* Passage fourni
■ ■ ■ ■

La Reine des Sables : L’extraordinaire épopée de la Kahena, par Didier Nebot

Lectures de Jean-Pierre Allali - La Reine des Sables : L’extraordinaire épopée de la Kahena, par Didier Nebot

 

Au 7ème siècle, en Afrique du Nord, vivaient des tribus berbères judaïsées qui côtoyaient en bonne ou mauvaise entente, selon les périodes, des animistes, des Chrétiens ou encore des Arabes musulmans.

Parmi ces tribus, les Nefoussa, les Fendelaoua, les Médiouna, les Bahloula, les Ghiata, les Fezzaz et les Djéraoua.  C’est au sein de cette dernière que Didier Nebot a choisi de situer l’action de son agréable roman historique.

Le chef de cette tribu, considéré comme roi, se nomme alors Tabet l’Aaronide. Avant lui, il y avait son père, Nissim et, en remontant le temps, Baoura, Meskeri, Afred, Ousila et Guerra.

Alors que la vie s’écoulait tranquille dans le village de Mascula,  entre transhumances saisonnières, un drame s’abat sur Tabet. Sa femme Malka et son fils périssent dans un incendie provoqué par un qânoun mal éteint. Dès lors, il n’a plus d’héritier mâle. Sa fille Dahia, « la petite princesse qui commande aux esprits », malgré ses talents incontestables, ne saurait prendre la relève réservée aux hommes. L’angoisse est d’autant plus grande pour Tabet qu’un prétendant, aussi gras que fat, un certain Moudèh de Théveste, a jeté son dévolu sur la petite qui, elle, n’a d’yeux que pour l’infortuné handicapé et boiteux, Adam.

Alors qu’elle n’est qu’une adolescente, Dahia va être séduite par un soldat grec, Serkid .Un enfant naîtra de cette liaison, Saadia. Notre héroïne cherchera vainement à faire reconnaître l’enfant par son père qu’elle retrouve à Kairouan et qui refuse de l’épouser. Alors qu’elle n’a pas encore 18 ans, elle finit par épouser l’horrible Moudèh et lui donnera aussi un enfant prénommé Simon.

■ ■ ■ ■

* Données sources
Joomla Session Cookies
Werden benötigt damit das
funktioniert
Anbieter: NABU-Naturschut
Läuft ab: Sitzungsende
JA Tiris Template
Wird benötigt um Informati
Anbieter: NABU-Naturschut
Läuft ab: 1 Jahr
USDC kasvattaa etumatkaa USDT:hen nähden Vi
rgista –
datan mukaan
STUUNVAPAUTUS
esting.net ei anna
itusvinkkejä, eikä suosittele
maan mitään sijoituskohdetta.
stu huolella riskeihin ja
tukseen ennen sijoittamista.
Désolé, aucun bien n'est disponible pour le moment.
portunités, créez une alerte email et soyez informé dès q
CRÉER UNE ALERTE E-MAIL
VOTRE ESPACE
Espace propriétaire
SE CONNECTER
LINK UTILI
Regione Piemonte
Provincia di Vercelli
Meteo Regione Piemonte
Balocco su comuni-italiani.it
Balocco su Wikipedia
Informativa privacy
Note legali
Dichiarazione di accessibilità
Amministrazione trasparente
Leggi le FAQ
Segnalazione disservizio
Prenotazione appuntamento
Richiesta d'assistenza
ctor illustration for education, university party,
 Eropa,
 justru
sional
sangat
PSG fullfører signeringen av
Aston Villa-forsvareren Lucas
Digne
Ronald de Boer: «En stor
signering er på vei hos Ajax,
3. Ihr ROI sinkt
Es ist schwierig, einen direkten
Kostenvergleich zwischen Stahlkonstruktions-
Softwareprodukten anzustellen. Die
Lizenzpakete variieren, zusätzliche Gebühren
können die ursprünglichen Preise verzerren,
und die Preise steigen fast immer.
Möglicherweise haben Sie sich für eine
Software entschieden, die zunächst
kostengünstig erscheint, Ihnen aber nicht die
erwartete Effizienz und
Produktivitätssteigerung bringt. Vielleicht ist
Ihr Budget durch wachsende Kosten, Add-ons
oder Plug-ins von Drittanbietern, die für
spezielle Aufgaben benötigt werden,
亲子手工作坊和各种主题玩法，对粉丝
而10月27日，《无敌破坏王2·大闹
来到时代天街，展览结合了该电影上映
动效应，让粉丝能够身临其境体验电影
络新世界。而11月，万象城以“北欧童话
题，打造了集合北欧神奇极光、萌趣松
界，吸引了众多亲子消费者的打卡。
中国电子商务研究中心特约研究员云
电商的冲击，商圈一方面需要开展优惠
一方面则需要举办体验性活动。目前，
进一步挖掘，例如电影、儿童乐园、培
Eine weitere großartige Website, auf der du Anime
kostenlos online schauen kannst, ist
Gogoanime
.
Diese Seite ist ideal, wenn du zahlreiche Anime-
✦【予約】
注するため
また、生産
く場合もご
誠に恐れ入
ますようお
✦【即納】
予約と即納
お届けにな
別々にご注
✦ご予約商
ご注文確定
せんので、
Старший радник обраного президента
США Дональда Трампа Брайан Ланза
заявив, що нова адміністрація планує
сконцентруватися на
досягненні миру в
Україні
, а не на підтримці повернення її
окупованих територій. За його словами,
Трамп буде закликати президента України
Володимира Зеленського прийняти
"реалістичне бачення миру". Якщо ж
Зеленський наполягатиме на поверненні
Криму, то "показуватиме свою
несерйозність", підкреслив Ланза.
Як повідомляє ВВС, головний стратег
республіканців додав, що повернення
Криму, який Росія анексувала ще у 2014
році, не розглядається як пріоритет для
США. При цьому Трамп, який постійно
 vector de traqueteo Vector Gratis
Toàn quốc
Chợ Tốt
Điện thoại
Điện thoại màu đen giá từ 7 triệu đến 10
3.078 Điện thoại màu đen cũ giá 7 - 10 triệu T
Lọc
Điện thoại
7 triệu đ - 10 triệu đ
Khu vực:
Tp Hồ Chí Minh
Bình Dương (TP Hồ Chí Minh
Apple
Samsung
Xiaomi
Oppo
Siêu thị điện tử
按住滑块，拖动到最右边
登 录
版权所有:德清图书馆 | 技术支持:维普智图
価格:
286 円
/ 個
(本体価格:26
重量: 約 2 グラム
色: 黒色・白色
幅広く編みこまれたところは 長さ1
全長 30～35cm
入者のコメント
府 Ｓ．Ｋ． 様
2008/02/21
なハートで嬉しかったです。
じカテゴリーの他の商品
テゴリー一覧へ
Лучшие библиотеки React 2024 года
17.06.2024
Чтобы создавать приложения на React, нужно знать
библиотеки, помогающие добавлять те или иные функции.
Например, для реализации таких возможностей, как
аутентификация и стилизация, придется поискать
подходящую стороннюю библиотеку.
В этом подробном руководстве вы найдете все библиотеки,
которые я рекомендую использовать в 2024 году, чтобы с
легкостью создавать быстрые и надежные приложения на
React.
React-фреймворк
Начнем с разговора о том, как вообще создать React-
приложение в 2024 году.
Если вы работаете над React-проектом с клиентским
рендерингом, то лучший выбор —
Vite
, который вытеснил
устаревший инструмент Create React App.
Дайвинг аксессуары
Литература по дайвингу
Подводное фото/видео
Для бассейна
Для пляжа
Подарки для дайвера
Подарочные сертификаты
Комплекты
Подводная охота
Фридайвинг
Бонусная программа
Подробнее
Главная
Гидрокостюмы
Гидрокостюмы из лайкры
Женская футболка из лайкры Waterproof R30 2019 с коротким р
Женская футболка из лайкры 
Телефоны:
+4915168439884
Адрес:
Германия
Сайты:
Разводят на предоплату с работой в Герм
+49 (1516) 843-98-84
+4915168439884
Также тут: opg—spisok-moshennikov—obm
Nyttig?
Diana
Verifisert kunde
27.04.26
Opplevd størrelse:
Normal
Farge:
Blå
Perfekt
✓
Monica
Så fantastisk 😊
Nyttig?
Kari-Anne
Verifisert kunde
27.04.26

■ ■ ■ ■

* Travail demandé
**1)** Extrayez du passage sur la Kahena le segment allant de « Parmi ces tribus, les » jusqu'à « Ousila et Guerra. », sans y changer un seul caractère.
**2)** Recopiez à l'identique les lignes des entrées, de la toute première jusqu'à la ligne contenant « signering er på », celle-ci incluse.

* Réponses fournies
**1)**
Parmi ces tribus, les Nefoussa, les Fendelaoua, les Médiouna, les Bahloula, les Ghiata, les Fezzaz et les Djéraoua.  C’est au sein de cette dernière que Didier Nebot a choisi de situer l’action de son agréable roman historique.

Le chef de cette tribu, considéré comme roi, se nomme alors Tabet l’Aaronide. Avant lui, il y avait son père, Nissim et, en remontant le temps, Baoura, Meskeri, Afred, Ousila et Guerra.

**2)**
Joomla Session Cookies
Werden benötigt damit das
funktioniert
Anbieter: NABU-Naturschut
Läuft ab: Sitzungsende
JA Tiris Template
Wird benötigt um Informati
Anbieter: NABU-Naturschut
Läuft ab: 1 Jahr
USDC kasvattaa etumatkaa USDT:hen nähden Vi
rgista –
datan mukaan
STUUNVAPAUTUS
esting.net ei anna
itusvinkkejä, eikä suosittele
maan mitään sijoituskohdetta.
stu huolella riskeihin ja
tukseen ennen sijoittamista.
Désolé, aucun bien n'est disponible pour le moment.
portunités, créez une alerte email et soyez informé dès q
CRÉER UNE ALERTE E-MAIL
VOTRE ESPACE
Espace propriétaire
SE CONNECTER
LINK UTILI
Regione Piemonte
Provincia di Vercelli
Meteo Regione Piemonte
Balocco su comuni-italiani.it
Balocco su Wikipedia
Informativa privacy
Note legali
Dichiarazione di accessibilità
Amministrazione trasparente
Leggi le FAQ
Segnalazione disservizio
Prenotazione appuntamento
Richiesta d'assistenza
ctor illustration for education, university party,
 Eropa,
 justru
sional
sangat
PSG fullfører signeringen av
Aston Villa-forsvareren Lucas
Digne
Ronald de Boer: «En stor
signering er på vei hos Ajax,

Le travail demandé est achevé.